(Saved data entries)
- Opening Delimiter -
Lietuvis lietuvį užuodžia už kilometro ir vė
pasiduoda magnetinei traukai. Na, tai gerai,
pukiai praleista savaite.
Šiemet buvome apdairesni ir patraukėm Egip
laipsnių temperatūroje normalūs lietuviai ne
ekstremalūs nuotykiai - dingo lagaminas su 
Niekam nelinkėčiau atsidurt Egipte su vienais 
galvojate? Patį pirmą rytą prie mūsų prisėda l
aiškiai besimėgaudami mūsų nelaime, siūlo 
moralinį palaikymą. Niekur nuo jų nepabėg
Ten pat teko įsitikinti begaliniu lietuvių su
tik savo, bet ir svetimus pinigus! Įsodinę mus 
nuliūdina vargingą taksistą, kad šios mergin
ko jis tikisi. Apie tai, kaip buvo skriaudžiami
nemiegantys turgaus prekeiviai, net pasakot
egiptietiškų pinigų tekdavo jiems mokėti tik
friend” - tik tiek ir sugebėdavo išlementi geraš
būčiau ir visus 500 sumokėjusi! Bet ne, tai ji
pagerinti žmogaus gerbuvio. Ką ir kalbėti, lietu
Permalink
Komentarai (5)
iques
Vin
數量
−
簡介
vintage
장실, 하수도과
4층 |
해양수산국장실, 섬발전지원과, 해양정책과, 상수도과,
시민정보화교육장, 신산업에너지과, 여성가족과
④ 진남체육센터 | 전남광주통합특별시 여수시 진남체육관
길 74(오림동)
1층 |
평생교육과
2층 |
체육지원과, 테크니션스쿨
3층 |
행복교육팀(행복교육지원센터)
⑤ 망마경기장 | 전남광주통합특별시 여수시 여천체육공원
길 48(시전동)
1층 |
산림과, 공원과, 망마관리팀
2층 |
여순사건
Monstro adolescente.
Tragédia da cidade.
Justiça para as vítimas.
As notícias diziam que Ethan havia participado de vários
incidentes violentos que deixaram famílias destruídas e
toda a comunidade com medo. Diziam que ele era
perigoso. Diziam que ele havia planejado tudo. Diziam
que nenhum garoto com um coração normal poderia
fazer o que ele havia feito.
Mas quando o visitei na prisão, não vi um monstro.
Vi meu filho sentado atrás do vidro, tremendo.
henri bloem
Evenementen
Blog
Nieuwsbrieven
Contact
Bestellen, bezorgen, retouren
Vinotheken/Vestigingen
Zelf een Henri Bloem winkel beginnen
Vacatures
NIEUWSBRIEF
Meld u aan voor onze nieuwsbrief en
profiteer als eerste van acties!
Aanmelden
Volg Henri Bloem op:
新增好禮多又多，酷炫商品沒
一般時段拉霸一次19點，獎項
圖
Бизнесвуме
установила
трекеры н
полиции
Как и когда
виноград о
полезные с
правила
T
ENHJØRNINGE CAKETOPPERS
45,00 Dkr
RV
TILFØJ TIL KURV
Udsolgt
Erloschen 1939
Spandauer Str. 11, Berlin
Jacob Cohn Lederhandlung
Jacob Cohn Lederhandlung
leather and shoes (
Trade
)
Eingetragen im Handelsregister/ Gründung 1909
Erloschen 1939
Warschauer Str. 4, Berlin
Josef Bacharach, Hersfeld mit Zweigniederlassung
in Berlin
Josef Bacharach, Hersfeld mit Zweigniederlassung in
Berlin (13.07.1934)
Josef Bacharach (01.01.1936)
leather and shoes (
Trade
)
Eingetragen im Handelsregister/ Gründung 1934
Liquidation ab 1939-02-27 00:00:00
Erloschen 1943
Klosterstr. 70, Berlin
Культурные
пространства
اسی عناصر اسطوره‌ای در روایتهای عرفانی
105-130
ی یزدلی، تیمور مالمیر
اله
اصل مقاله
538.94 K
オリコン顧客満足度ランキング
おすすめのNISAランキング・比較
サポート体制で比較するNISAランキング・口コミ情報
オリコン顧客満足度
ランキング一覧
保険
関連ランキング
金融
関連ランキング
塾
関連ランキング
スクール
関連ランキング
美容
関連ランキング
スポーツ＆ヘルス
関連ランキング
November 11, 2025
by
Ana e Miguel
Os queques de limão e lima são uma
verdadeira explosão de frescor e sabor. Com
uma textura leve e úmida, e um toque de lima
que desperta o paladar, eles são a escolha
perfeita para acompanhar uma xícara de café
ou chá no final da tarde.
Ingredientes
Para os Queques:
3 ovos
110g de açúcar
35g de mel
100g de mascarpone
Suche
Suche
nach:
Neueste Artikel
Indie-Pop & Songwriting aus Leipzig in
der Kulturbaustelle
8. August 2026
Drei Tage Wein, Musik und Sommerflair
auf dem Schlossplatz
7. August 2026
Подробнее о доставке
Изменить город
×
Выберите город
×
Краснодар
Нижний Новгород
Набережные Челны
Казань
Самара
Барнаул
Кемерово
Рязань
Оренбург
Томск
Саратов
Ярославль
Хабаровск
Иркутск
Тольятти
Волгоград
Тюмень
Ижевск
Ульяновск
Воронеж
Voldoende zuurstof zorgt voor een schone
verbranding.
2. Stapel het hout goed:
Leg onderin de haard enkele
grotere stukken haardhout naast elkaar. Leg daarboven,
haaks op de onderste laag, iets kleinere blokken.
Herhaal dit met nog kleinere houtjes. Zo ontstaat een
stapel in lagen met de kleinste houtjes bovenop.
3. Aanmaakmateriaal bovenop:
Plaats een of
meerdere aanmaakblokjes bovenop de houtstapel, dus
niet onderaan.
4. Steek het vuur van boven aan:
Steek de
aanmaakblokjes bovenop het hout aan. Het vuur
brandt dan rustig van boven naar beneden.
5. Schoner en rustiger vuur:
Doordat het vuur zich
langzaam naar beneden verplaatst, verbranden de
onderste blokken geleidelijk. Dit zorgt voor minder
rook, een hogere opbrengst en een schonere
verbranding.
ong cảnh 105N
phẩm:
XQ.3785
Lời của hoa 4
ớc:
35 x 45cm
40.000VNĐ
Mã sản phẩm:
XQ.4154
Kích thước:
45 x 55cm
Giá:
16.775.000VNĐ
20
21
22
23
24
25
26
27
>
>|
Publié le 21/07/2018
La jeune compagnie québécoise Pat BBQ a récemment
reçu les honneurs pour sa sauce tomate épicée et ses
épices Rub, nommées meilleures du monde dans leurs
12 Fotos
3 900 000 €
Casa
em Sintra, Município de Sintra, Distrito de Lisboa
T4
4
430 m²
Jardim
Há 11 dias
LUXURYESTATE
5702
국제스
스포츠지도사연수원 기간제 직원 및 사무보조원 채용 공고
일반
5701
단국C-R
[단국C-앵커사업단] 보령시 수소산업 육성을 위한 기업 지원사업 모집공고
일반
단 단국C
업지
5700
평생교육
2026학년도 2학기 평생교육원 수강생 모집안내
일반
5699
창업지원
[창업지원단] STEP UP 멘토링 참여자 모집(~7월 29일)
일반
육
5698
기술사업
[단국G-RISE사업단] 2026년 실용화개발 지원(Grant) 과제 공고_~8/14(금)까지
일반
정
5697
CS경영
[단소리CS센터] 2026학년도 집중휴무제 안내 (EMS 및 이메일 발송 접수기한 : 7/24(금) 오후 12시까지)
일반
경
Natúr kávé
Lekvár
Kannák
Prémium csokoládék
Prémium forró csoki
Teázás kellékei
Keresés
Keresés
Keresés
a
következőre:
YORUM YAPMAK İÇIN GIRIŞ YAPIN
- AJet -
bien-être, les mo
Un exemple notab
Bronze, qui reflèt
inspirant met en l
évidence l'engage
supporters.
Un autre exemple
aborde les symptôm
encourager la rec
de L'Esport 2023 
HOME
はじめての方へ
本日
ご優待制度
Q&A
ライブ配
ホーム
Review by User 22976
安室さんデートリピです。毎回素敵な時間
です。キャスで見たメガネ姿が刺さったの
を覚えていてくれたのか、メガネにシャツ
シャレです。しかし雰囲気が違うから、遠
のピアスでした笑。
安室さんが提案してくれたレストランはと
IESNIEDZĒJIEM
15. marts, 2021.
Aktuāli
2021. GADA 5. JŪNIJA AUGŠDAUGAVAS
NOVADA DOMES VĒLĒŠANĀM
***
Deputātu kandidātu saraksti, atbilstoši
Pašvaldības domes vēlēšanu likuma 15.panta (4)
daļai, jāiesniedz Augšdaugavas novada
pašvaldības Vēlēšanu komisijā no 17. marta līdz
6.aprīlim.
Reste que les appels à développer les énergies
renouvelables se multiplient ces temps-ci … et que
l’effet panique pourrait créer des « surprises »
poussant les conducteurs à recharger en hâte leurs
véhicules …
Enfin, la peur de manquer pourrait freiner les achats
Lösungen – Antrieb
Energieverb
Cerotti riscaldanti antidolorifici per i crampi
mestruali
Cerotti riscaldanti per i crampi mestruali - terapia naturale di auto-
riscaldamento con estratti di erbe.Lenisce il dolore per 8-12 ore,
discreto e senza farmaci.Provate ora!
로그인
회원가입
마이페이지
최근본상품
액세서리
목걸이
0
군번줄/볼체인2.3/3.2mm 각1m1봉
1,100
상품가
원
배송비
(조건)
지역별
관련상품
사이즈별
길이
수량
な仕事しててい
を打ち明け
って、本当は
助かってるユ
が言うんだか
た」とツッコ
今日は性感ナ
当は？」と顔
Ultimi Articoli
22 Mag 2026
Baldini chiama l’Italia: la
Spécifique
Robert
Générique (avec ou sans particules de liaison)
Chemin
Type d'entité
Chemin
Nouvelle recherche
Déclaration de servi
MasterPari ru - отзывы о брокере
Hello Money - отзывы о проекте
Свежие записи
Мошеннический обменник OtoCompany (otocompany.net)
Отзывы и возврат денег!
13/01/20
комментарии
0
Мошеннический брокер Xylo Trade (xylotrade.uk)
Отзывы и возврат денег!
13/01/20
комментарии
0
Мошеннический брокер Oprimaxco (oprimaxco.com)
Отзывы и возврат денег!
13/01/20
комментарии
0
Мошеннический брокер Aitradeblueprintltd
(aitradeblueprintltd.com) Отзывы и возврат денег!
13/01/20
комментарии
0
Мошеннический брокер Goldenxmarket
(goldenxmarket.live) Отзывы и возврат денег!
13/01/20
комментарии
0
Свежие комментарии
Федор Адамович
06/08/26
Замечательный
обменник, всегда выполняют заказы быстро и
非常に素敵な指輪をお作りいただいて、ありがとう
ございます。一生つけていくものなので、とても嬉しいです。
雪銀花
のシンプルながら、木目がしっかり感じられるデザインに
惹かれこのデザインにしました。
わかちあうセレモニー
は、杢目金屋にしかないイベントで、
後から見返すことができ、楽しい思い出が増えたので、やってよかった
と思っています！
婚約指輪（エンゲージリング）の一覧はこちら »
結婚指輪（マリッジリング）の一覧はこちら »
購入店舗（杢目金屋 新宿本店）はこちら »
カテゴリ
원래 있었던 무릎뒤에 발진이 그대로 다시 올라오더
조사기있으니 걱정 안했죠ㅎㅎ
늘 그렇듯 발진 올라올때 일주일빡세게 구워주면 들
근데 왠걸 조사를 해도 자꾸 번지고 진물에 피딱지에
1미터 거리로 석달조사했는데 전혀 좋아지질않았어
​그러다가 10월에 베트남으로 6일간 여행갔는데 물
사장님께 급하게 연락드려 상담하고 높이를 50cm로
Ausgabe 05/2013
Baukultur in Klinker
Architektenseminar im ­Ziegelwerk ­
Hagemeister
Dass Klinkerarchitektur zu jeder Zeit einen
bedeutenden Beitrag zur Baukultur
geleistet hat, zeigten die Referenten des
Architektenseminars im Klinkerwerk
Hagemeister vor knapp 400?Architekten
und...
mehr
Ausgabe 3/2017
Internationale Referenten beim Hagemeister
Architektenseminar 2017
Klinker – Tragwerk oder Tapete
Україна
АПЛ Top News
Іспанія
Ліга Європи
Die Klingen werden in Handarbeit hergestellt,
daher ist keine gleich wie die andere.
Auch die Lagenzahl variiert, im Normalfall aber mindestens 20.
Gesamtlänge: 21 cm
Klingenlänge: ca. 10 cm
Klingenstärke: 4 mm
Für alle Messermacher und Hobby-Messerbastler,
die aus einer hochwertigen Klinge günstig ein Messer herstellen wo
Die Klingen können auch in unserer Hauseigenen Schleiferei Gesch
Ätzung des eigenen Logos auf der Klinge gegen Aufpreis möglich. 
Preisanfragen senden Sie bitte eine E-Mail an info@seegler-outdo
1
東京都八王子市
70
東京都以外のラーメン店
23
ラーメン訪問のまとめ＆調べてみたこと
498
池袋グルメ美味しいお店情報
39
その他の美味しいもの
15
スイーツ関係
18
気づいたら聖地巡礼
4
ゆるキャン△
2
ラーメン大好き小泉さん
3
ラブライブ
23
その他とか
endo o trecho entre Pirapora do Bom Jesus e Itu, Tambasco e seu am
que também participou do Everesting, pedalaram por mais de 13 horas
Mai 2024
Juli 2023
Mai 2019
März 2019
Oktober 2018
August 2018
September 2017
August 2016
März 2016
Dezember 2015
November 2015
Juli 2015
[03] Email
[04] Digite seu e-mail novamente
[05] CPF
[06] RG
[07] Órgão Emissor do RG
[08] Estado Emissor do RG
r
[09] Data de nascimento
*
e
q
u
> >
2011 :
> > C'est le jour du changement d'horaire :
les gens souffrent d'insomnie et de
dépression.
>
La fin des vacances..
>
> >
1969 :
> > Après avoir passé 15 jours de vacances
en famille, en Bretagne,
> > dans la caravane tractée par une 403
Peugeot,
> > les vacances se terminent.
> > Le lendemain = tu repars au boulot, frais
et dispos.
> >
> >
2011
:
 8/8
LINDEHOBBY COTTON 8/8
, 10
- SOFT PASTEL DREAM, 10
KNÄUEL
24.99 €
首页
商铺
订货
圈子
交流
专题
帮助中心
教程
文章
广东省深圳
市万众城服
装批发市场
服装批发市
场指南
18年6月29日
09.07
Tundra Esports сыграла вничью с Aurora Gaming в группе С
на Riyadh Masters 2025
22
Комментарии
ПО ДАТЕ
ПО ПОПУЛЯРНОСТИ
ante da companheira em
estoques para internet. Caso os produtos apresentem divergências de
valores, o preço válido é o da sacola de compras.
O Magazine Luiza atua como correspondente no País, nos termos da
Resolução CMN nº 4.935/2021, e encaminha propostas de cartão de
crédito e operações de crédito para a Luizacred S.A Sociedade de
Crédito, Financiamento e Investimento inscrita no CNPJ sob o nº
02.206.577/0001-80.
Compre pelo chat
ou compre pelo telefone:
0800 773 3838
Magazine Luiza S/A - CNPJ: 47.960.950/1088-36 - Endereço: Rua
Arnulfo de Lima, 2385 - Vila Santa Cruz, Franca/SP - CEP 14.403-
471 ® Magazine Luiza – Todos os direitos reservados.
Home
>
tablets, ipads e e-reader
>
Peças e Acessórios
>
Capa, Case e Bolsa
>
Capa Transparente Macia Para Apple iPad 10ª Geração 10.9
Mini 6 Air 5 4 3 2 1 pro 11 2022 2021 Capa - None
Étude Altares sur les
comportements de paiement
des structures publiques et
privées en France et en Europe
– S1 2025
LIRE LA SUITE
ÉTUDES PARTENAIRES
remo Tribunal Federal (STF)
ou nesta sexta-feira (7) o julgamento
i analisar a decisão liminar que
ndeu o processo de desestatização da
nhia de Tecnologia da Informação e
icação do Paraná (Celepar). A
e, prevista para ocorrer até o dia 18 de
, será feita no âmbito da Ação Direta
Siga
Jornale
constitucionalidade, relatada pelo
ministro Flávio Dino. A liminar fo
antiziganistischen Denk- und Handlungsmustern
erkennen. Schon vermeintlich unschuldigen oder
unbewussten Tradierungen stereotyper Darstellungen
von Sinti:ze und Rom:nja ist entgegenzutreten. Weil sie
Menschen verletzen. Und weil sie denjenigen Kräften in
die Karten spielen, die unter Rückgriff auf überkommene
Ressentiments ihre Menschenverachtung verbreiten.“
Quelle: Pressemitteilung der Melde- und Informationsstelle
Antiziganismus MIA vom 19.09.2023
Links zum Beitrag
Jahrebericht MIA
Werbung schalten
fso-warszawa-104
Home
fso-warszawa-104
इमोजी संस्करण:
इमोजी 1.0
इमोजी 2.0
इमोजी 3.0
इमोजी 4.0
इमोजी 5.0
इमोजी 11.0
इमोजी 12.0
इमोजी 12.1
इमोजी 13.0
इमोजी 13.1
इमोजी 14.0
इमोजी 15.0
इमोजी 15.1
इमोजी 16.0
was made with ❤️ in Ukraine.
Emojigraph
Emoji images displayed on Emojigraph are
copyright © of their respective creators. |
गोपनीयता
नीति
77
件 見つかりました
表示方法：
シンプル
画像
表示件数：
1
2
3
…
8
- Closing Delimiter -
● Problem details:
Look through the records above for the string "crampi", then copy every line that has it.

● Reply:
Cerotti riscaldanti antidolorifici per i crampi
Cerotti riscaldanti per i crampi mestruali - terapia naturale di auto-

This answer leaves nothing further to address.